Yesterday Mayor Phil Goff released his proposal for rates in Auckland for the 2017/18 financial year, which starts on 1 July 2017. The proposal includes several things related to some of the issues we talk about that I thought I’d cover off. Firstly, though the high-level stuff.
The Mayor is proposing a 2.5% general rates increase to honour his campaign promise on rates. But given how much investment Auckland needs, especially in infrastructure that is simply not enough and so he’s also proposing a couple of new ways to raise revenue, this includes:
- Raising up to $30 million from a new visitor levy to replace ratepayer funding currently spent on attracting visitors and supporting major events.
- Introducing a targeted rate for new large-scale developments to pay for major new infrastructure, increase Auckland’s housing supply and discourage land-banking
- Government support to implement a regional fuel tax to help close the $400m gap in transport infrastructure funding identified by central government and Auckland Council under the Auckland Transport Alignment Project
- Bidding for a significant share of the Government’s Housing Infrastructure Fund
The infrastructure fund mentioned at the end is the $1 billion contestable fund that can only be used to build infrastructure for greenfield developments and is only open to applications from Auckland, Christchurch, Hamilton, Queenstown and, Tauranga. It was already assumed that Auckland would get the vast bulk of that $1 billion available. While it’s only for greenfield infrastructure, I guess it means it could just free up other council resources that can be used for non-greenfield infrastructure.

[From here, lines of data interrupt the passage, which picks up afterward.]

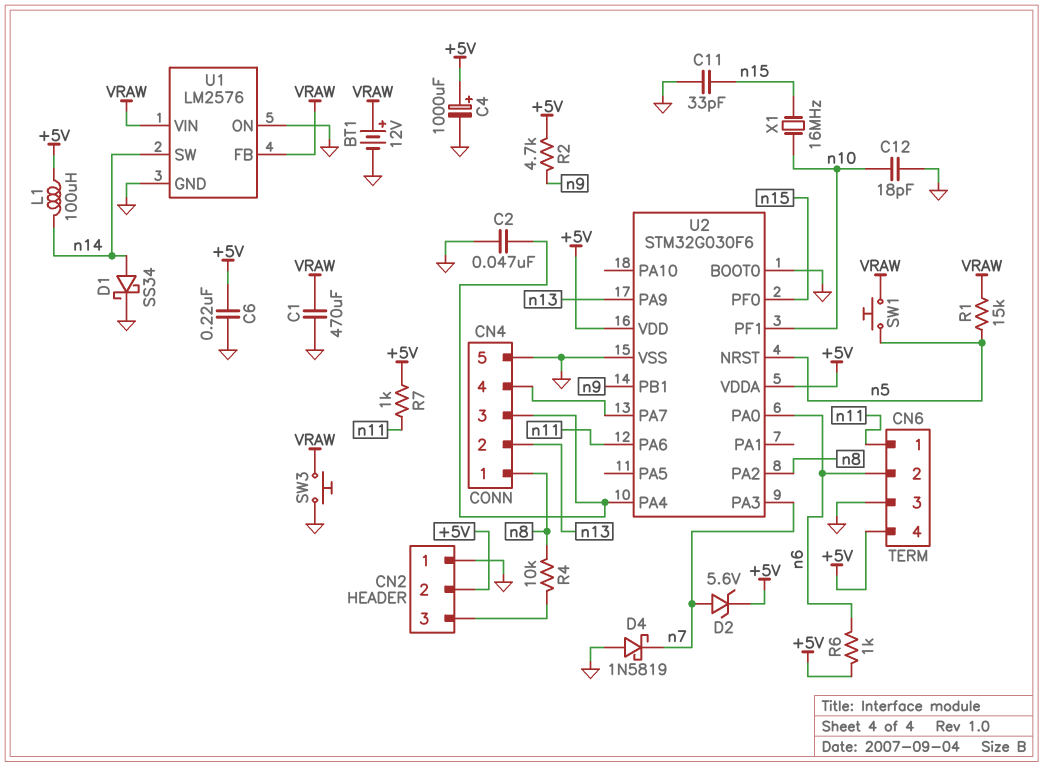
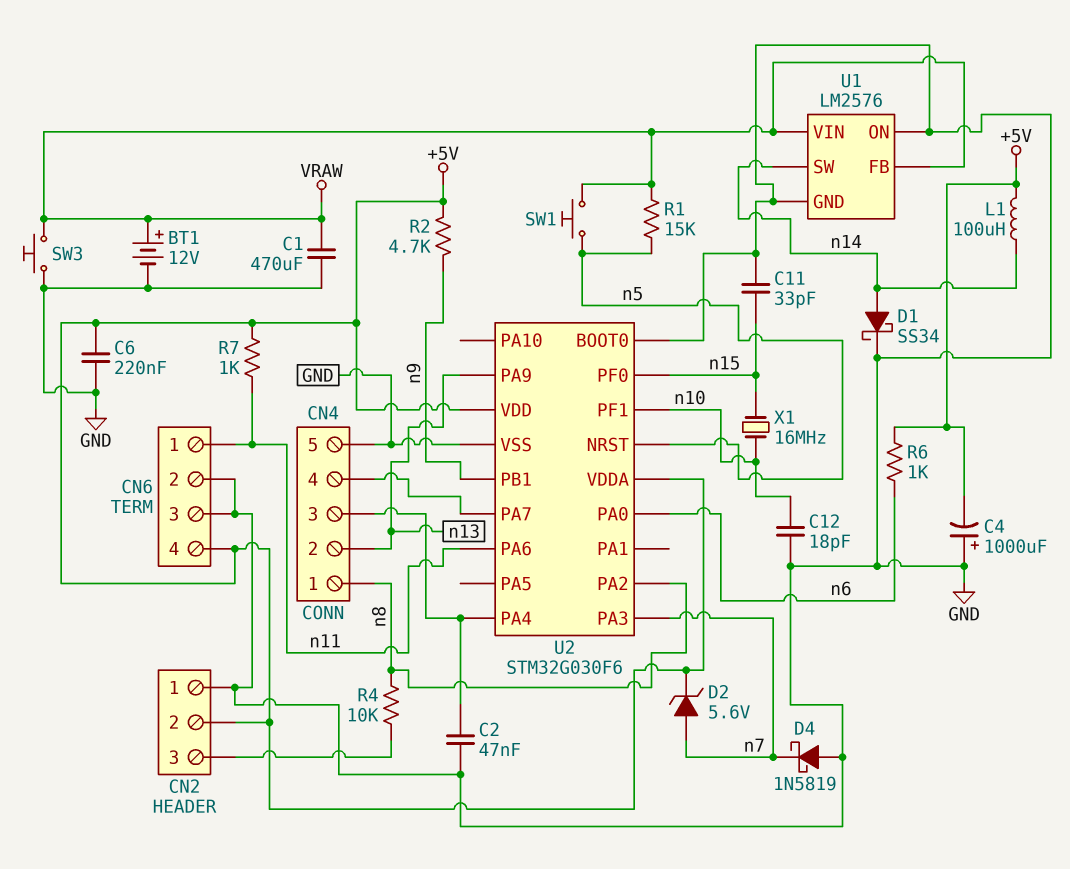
C4: 1000uF (plus +5V, minus GND) -> 1000uF (plus GND, minus +5V)
CN6 pin 2: n6 -> GND

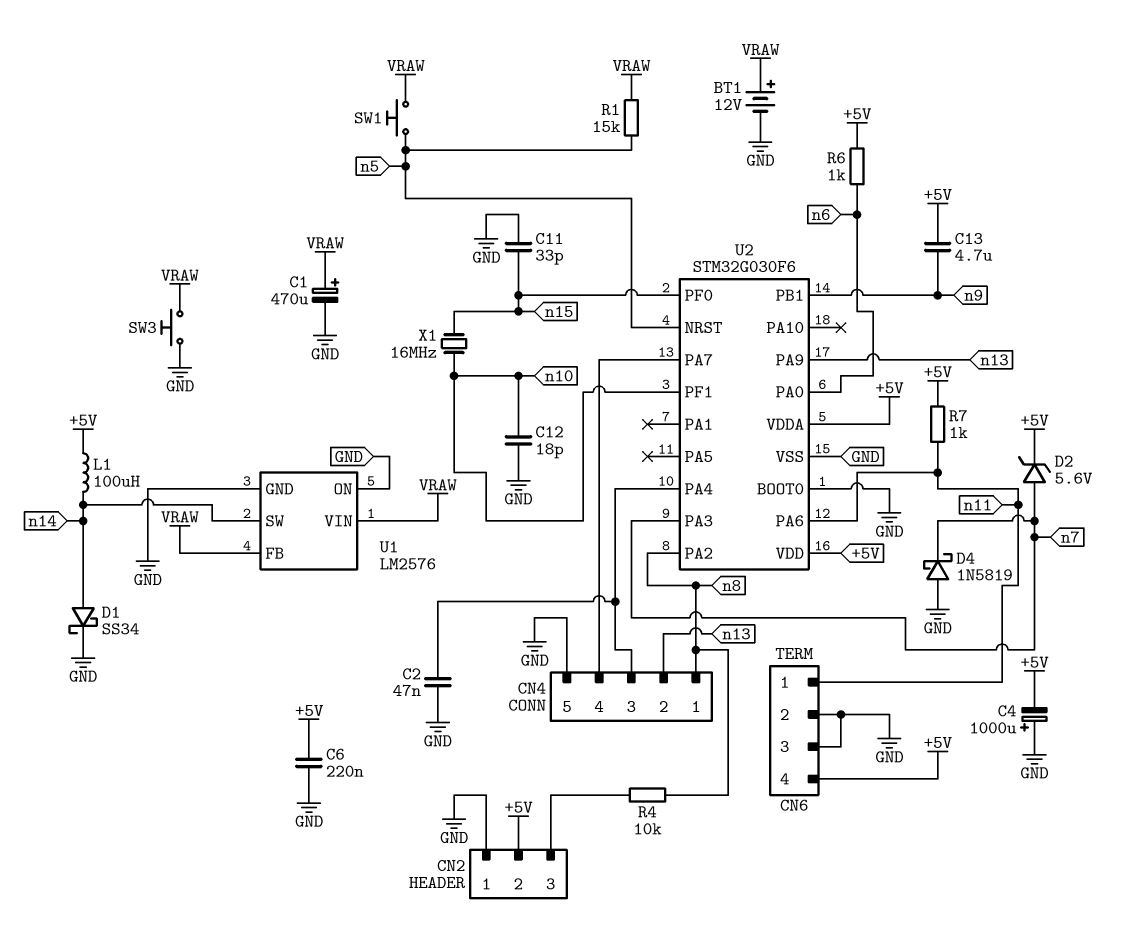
C1: 470uF (GND, VRAW) -> 470uF (plus VRAW, minus GND)
C13: none -> 4.7uF (+5V, n9)
R2: 4.7k (+5V, n9) -> none

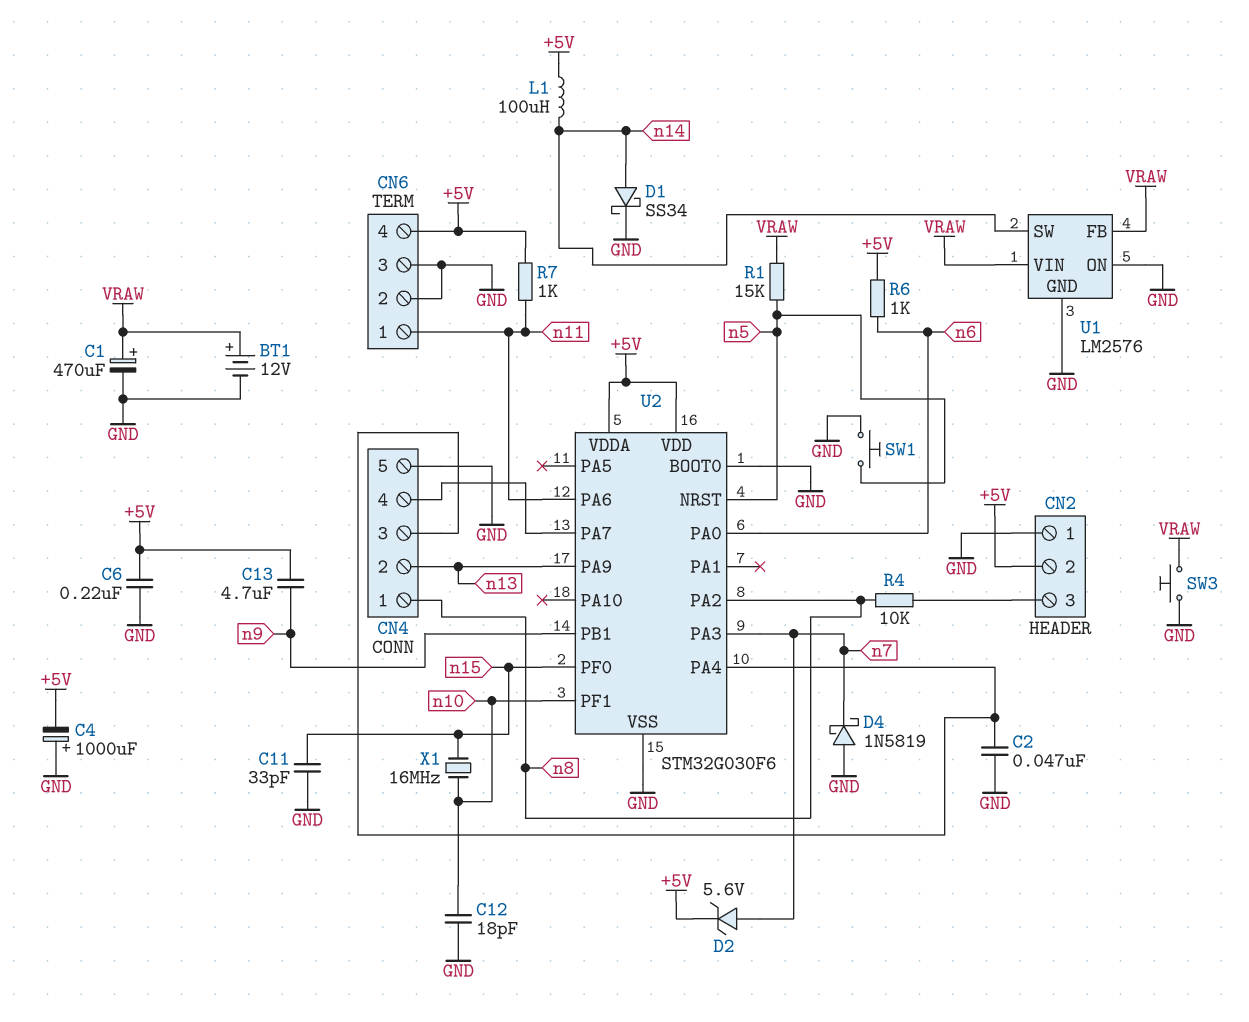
SW1: button (VRAW, n5) -> button (GND, n5)

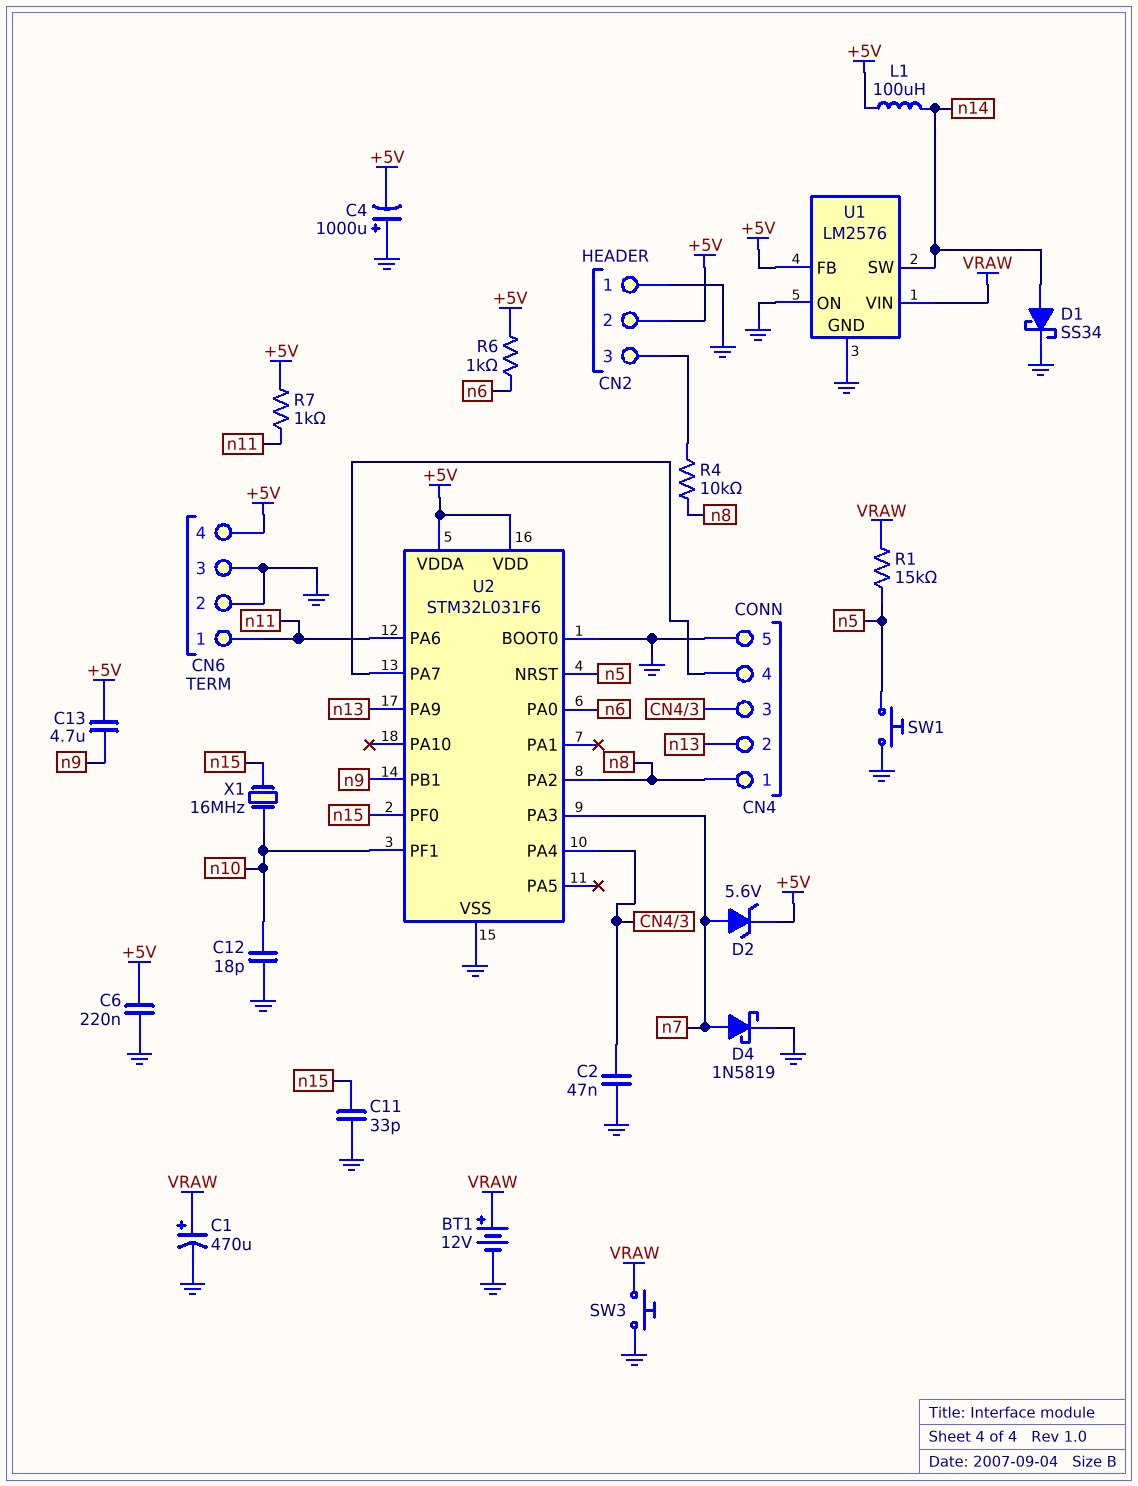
D4: schottky 1N5819 (A GND, K n7) -> schottky 1N5819 (A n7, K GND)
U1 pin FB: VRAW -> +5V
U2: STM32G030F6 -> STM32L031F6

The proposed visitor levy is unsurprisingly already being opposed by the tourism industry. The paper says the council can’t levy a specific bed tax but can do something to the same effect by charging a targeted levy on accommodation providers and say indicative analysis suggests it would add $6-10 to the cost of a nights stay in a 4-5 star hotel.
While mentioned above, the discussion of fuel taxes, as an eventual replacement for the Interim Transport Levy, is only that the mayor wants to have the discussion so definitely nothing will be changing on this in the next year or two, especially given the government has been hostile to the idea. It seems a bit silly to me to then go and replace the Interim Transport Levy. While it was only ever meant to be temporary it feels like it has been effective and was also a good way for the council to ensure the funding went to areas they really wanted focused on, like public transport and cycling infrastructure. Does this also suggest that Goff won’t push for actual road pricing and stick with an easier and likely less effective fuel tax option?
The one area I did find particularly relevant to some of the discussions we’ve had is around the targeted rate for large-scale developments. Essentially for the same reason the government’s infrastructure fund exists, Auckland is expected to add about 110,000 homes to its urban edges in the coming decades and it’s going to cost a huge amount to pay for the council’s share, potentially up to $10 billion just for transport. And all of this while a lot of new or upgraded infrastructure is needed in the existing urban area too. The infrastructure needed has been the subject of the Transport for Future Urban Growth (TFUG) work. For example, here is the preferred transport network for the South showing just the major infrastructure planned.
The proposal would see a targeted rate applied to an area that is expected to developed that would help fund the infrastructure needed to service that area. The council say this has a number of advantages, including:
- increasing land holding costs, thereby weakening the incentives for landbanking
- reducing the reliance on existing ratepayers across Auckland to subsidise new housing developments
- creating a closer link between the rates paid by landowners in a specific area and the uplift in the value of their land as a result of it being available for development
- establishing a more predictable and secure revenue stream for council
It seems like a fairly elegant part of the solution to the issue of how fund that expensive and large scale greenfield infrastructure but does so by effectively increasing the price of housing in these areas which is bound to be opposed by land owners and developers. It could however also be argued that it particularly benefits those who have pushed to restrict housing development options closer to the city as their actions have helped in pushing more development to the edges and now they might not have to share many of the costs.
In addition to the proposals for what will be charged, there was one other issue of relevance to the blog in the paper under the title of other budget changes. These are potential changes that the council say don’t meet the significant and materiality thresholds but are likely to have high public interest. The item is titled Mass Transit Network.
An expanded and well-connected mass transit network is at the heart of Auckland Transport’s plans for supporting growth in existing urban and future urban areas. Auckland Transport has indicated the intention to accelerate planning and design works on routes and the most optimal mode, whether it be bus or light rail. It has also indicated the opportunity for early acquisition of strategically important properties. The debt impact is projected to be approximately $40 million in 2017/18.
Speeding up the process for these big PT projects would certainly be welcome.
What do you think of the Mayors proposals?